I've been thinking a lot about the Cool Girl and what it is that makes her so interesting. Who doesn't want to be the Cool Girl? Hip, clever, individual, insouciant, sexy maybe, gorgeous (but on her own terms and let's face it, it isn't really about looks) and strong.

I've been thinking a lot about the Cool Girl and what it is that makes her so interesting. Who doesn't want to be the Cool Girl? Hip, clever, individual, insouciant, sexy maybe, gorgeous (but on her own terms and let's face it, it isn't really about looks) and strong. But being cool is about so much more than a list of accomplishments and attributes. I can think of so many incredible women who are talented, intelligent, ferociously out-spoken, achingly hip or beautiful who just aren't cool.

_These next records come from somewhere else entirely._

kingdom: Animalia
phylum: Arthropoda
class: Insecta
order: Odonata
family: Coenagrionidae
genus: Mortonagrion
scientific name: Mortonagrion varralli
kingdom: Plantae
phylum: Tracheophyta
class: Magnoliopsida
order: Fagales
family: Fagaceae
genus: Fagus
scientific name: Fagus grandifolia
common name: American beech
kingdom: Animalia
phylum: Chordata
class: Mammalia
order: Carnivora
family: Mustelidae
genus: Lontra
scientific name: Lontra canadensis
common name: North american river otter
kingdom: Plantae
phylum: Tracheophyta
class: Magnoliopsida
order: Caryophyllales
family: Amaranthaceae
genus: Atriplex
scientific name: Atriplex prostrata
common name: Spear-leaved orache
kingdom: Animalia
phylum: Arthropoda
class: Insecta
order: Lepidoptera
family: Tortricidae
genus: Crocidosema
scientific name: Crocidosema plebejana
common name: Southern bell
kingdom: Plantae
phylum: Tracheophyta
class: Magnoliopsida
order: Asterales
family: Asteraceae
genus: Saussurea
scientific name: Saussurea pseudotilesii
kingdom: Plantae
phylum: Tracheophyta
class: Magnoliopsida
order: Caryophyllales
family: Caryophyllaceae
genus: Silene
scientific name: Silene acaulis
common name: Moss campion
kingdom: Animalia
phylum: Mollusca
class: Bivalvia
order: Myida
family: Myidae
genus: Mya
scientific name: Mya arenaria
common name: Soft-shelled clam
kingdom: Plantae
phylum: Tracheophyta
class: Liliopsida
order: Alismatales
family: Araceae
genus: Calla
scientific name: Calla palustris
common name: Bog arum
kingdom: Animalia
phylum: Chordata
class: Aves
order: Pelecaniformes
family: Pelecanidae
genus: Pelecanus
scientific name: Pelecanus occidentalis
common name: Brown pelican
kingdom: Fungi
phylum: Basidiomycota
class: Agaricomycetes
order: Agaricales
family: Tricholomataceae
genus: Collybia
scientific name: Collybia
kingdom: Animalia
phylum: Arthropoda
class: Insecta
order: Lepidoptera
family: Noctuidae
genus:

So what is this indefinable quality that the Cool Girl possesses and who is she? I think she's the girl or woman who walks her own path and doesn't care about pleasing anyone. She has integrity, she's unselfconscious, self-possessed and unashamed. Most interestingly she's perennial. She transcends era, because she forms the world around her. She is a leader, not a follower and her life isn't defined by her success or privilege but by her persistence, her steadfast insistence on being. For me, women like Louise Brooks with her bobbed hair and independent spirit; Kim Gordon, writing and playing up front in Sonic Youth; Nina Simone, overcoming oppression and ill health to gift her talents to the world are the epitome of cool. I'd add Jane Birkin, Roxanne Gay and Bel Hooks, Sofia Coppola and Kate Moss too. These may not be women our mothers wanted us to aspire to be, but isn't that the point? They aren't quiet, they aren't ladylike and they sure as hell won't play pretty to please the masses.

I grew up in the late eighties and early nineties on a council estate in Kent and I wanted to be cool. I wanted to be a mix of these incredible women - intelligent, feisty and with a devil-may-care attitude. I wanted to be talented and creative and not care what anyone else thought, I wanted to belong to myself and ignore the put-downs and gossip. But wanting to be cool, trying to be cool is precisely what it's not. It isn't a skill you can practice, it isn't a hairstyle, or a pair of shoes, it isn't how you speak or whether or not you play in a band, write poems or work in a cake shop.

I was never cool, so I wrote a novel, So the Doves, in which my character, Melanie, is everything I wanted to be. She is strong and courageous, she is unashamed of her intellectual prowess, and her inability to fit in and toe the line. Sure she's a rebel, but with a cause, she's creative and loyal, she speaks the truth and stands up for what she believes in. She doesn't pay attention to silly rules about her clothes or behaviour. She is completely, and utterly herself. She doesn't give in.

No matter what age we are, we can all learn from the Cool Girl, because what makes her so special is she is a grown woman, even when her actual age says different - those qualities of being - of moving through the world with confidence, sure of our place in it - can be ours. We can be cool - taking action to right wrongs, speaking up, we can have conviction and empathy, be unafraid and not conform to the narrow stereotypes of what a woman or a girl should be. We can wholeheartedly be ourselves and that is cool.